*** GIVEN RECORDS Section Begins ***
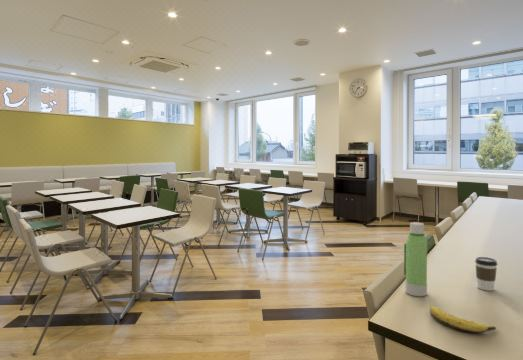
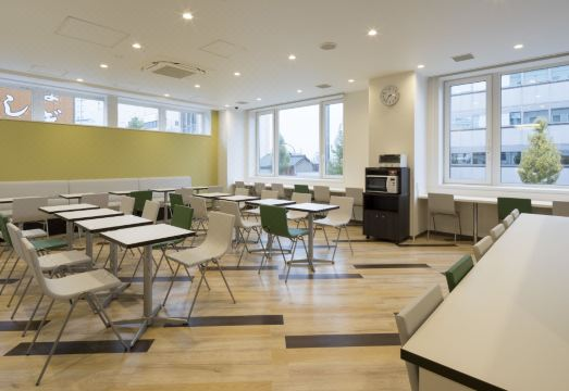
- coffee cup [474,256,498,292]
- water bottle [403,221,428,297]
- banana [429,305,497,334]
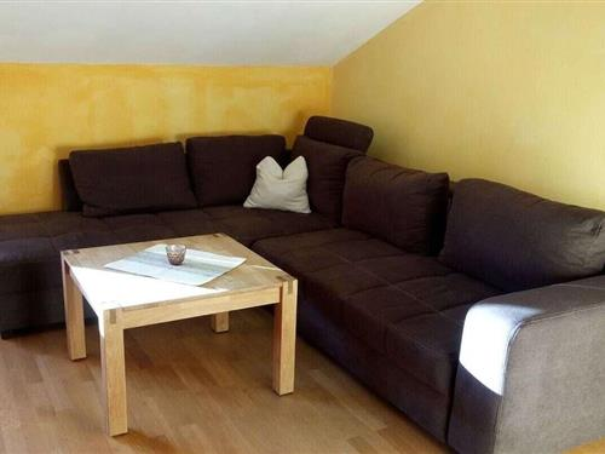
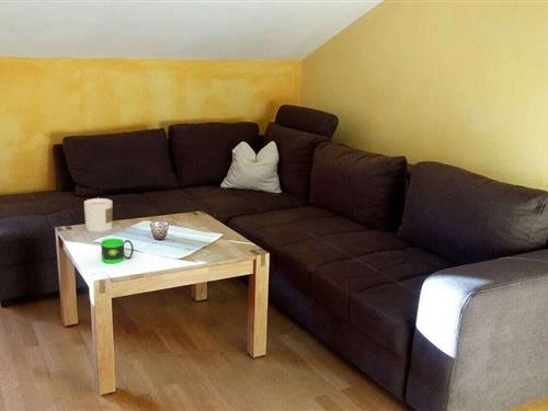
+ candle [83,195,113,232]
+ mug [100,238,135,265]
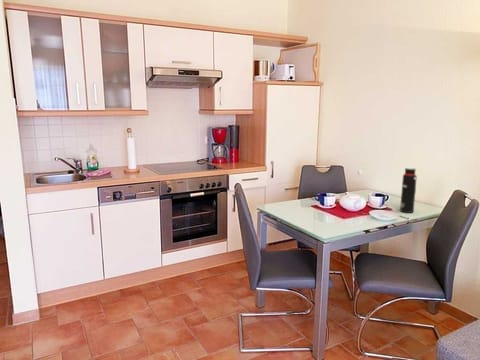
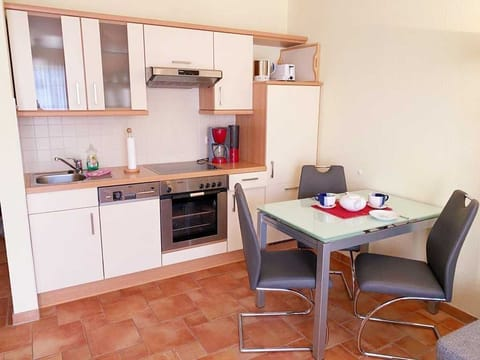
- water bottle [399,167,418,214]
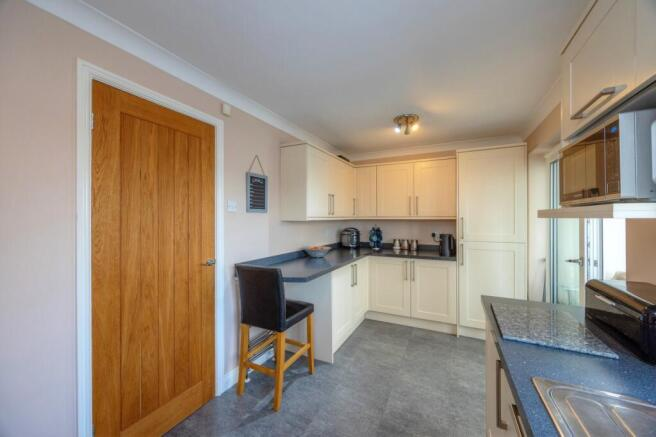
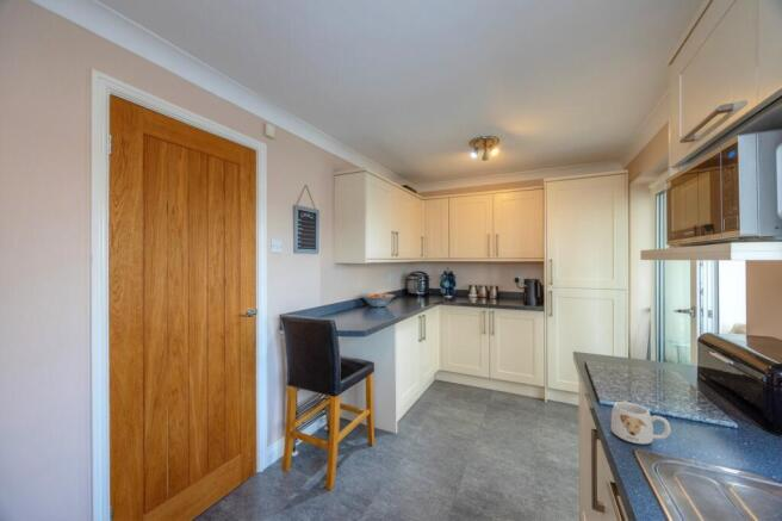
+ mug [610,401,672,445]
*** GIVEN RECORDS Section Ends ***
_TASK DIRECTIONS_. Wherever the word "bottle" appears in the listing above, copy that line.

_TASK RESULT_.
- water bottle [403,221,428,297]
- water bottle [399,167,418,214]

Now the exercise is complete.